**Task details:** In the records below, reproduce exactly the lines from the one containing "text [150, 150, 1125, 227]" through the one containing "For every layout", both included, and omit the pictures.

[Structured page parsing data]
════════

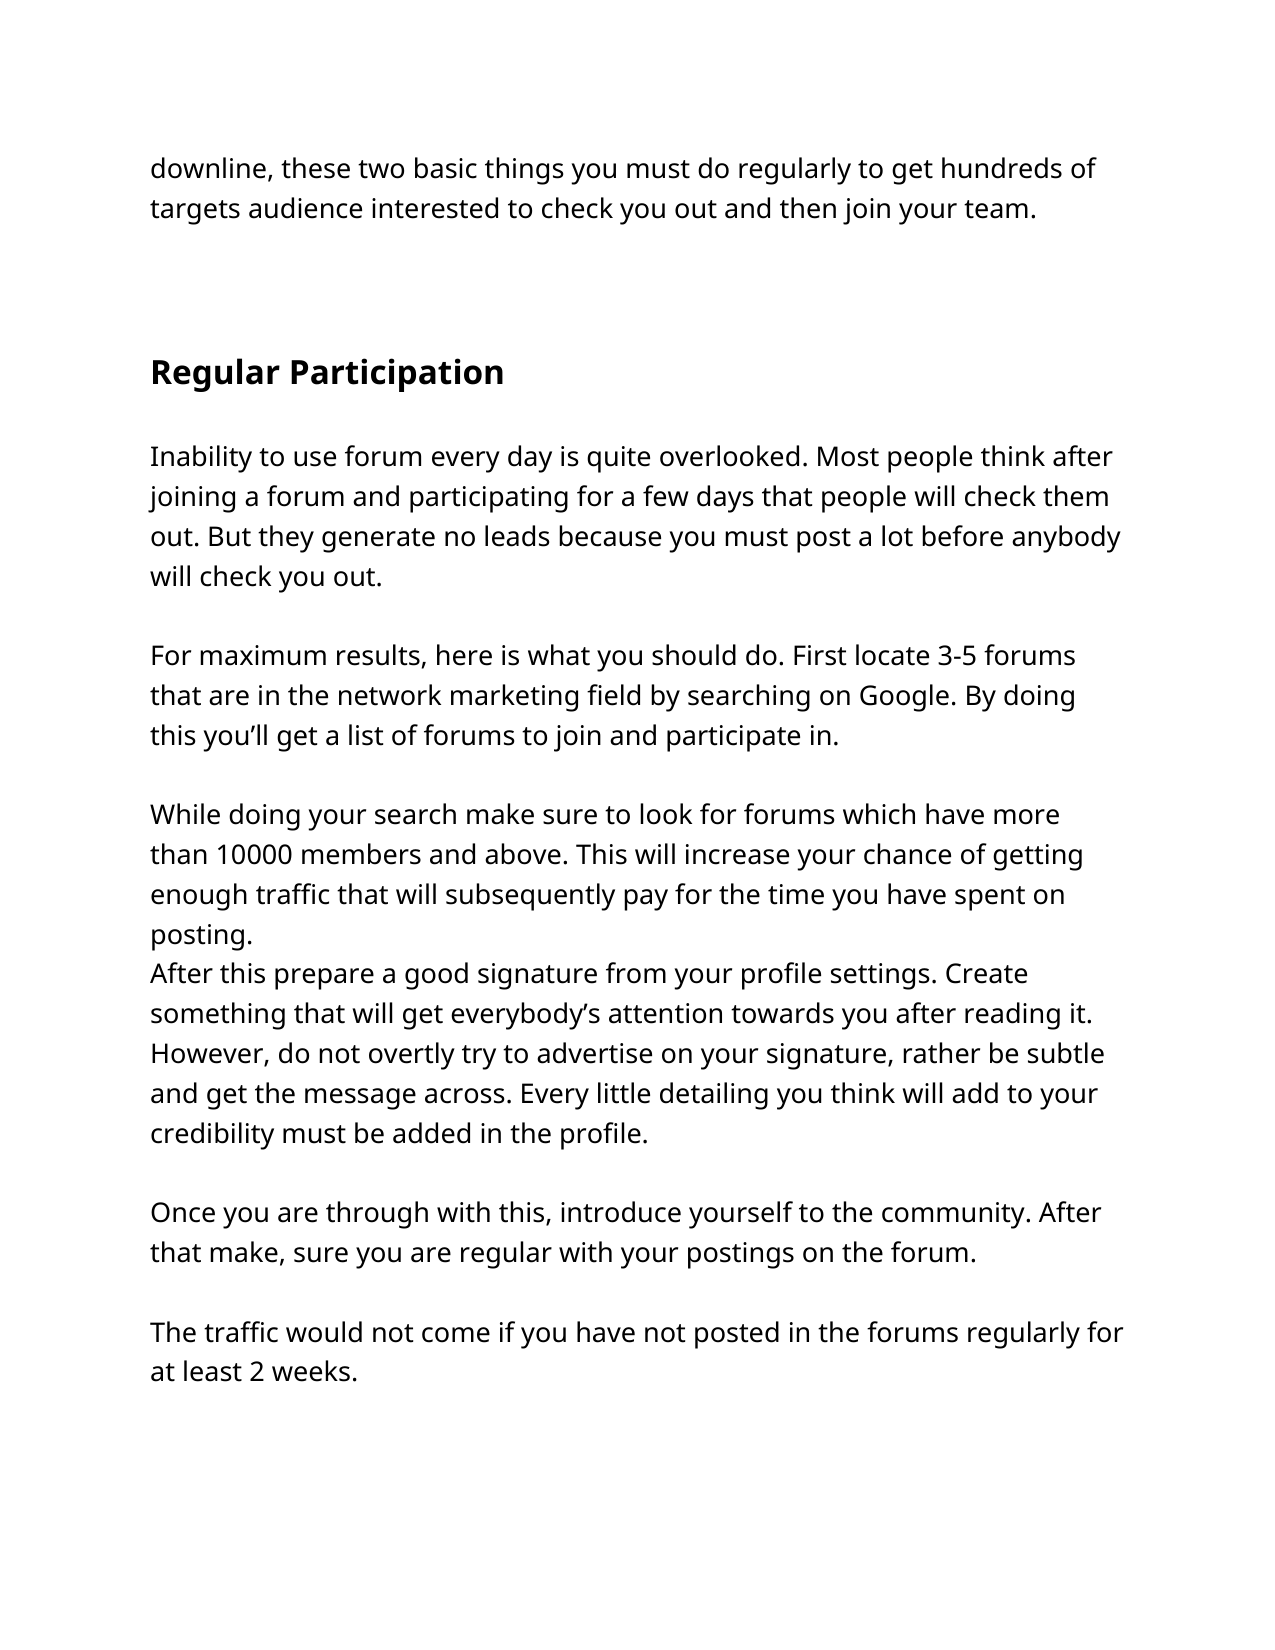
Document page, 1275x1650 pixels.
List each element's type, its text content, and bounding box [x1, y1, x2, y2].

text For maximum results, here is what you should do. First locate 3-5 forums that are in the network marketing field by searching on Google. By doing this you’ll get a list of forums to join and participate in. [150, 637, 1125, 753]
text Inability to use forum every day is quite overlooked. Most people think after joining a forum and participating for a few days that people will check them out. But they generate no leads because you must post a lot before anybody will check you out. [150, 438, 1125, 594]
text Regular Participation [150, 349, 1125, 394]
text The traffic would not come if you have not posted in the forums regularly for at least 2 weeks. [150, 1313, 1125, 1390]
text Once you are through with this, introduce yourself to the community. After that make, sure you are regular with your postings on the forum. [150, 1194, 1125, 1270]
text After this prepare a good signature from your profile settings. Create something that will get everybody’s attention towards you after reading it. However, do not overtly try to advertise on your signature, rather be subtle and get the message across. Every little detailing you think will add to your credibility must be added in the profile. [150, 955, 1125, 1151]
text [150, 150, 1125, 227]
text While doing your search make sure to look for forums which have more than 10000 members and above. This will increase your chance of getting enough traffic that will subsequently pay for the time you have spent on posting. [150, 796, 1125, 952]
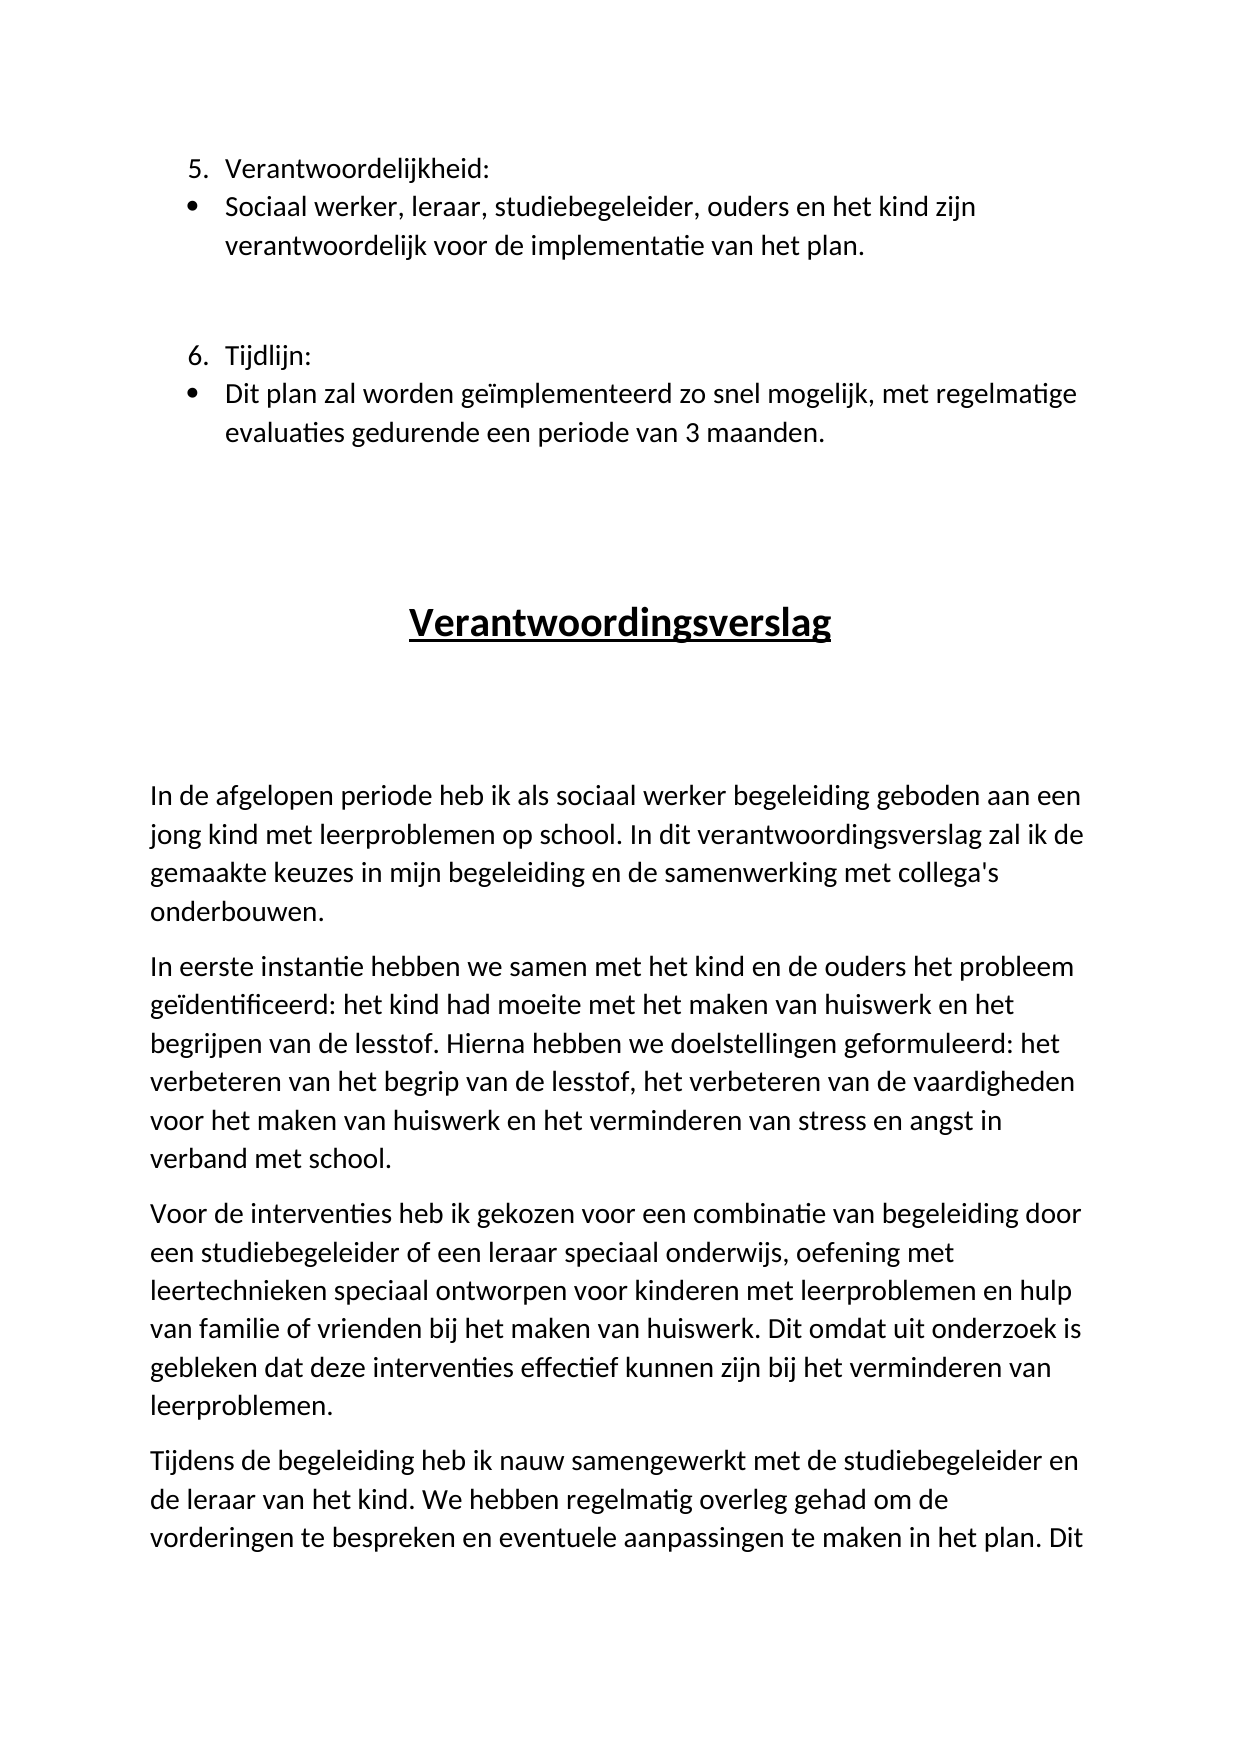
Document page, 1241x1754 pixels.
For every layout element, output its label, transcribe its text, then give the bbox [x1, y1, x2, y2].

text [150, 1442, 1090, 1555]
text Verantwoordingsverslag [150, 596, 1090, 647]
list Tijdlijn: [187, 337, 1090, 373]
text In de afgelopen periode heb ik als sociaal werker begeleiding geboden aan een jong kind met leerproblemen op school. In dit verantwoordingsverslag zal ik de gemaakte keuzes in mijn begeleiding en de samenwerking met collega's onderbouwen. [150, 777, 1090, 928]
text In eerste instantie hebben we samen met het kind en de ouders het probleem geïdentificeerd: het kind had moeite met het maken van huiswerk en het begrijpen van de lesstof. Hierna hebben we doelstellingen geformuleerd: het verbeteren van het begrip van de lesstof, het verbeteren van de vaardigheden voor het maken van huiswerk en het verminderen van stress en angst in verband met school. [150, 948, 1090, 1176]
text Voor de interventies heb ik gekozen voor een combinatie van begeleiding door een studiebegeleider of een leraar speciaal onderwijs, oefening met leertechnieken speciaal ontworpen voor kinderen met leerproblemen en hulp van familie of vrienden bij het maken van huiswerk. Dit omdat uit onderzoek is gebleken dat deze interventies effectief kunnen zijn bij het verminderen van leerproblemen. [150, 1195, 1090, 1423]
list Dit plan zal worden geïmplementeerd zo snel mogelijk, met regelmatige evaluaties gedurende een periode van 3 maanden. [187, 376, 1090, 449]
list Sociaal werker, leraar, studiebegeleider, ouders en het kind zijn verantwoordelijk voor de implementatie van het plan. [187, 188, 1090, 262]
list Verantwoordelijkheid: [187, 150, 1090, 186]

════════

**Answer box:**
text [150, 150, 1125, 227]
text While doing your search make sure to look for forums which have more than 10000 members and above. This will increase your chance of getting enough traffic that will subsequently pay for the time you have spent on posting. [150, 796, 1125, 952]
Document page, 1241x1754 pixels.
For every layout element, output its label, transcribe its text, then give the bbox [x1, y1, x2, y2].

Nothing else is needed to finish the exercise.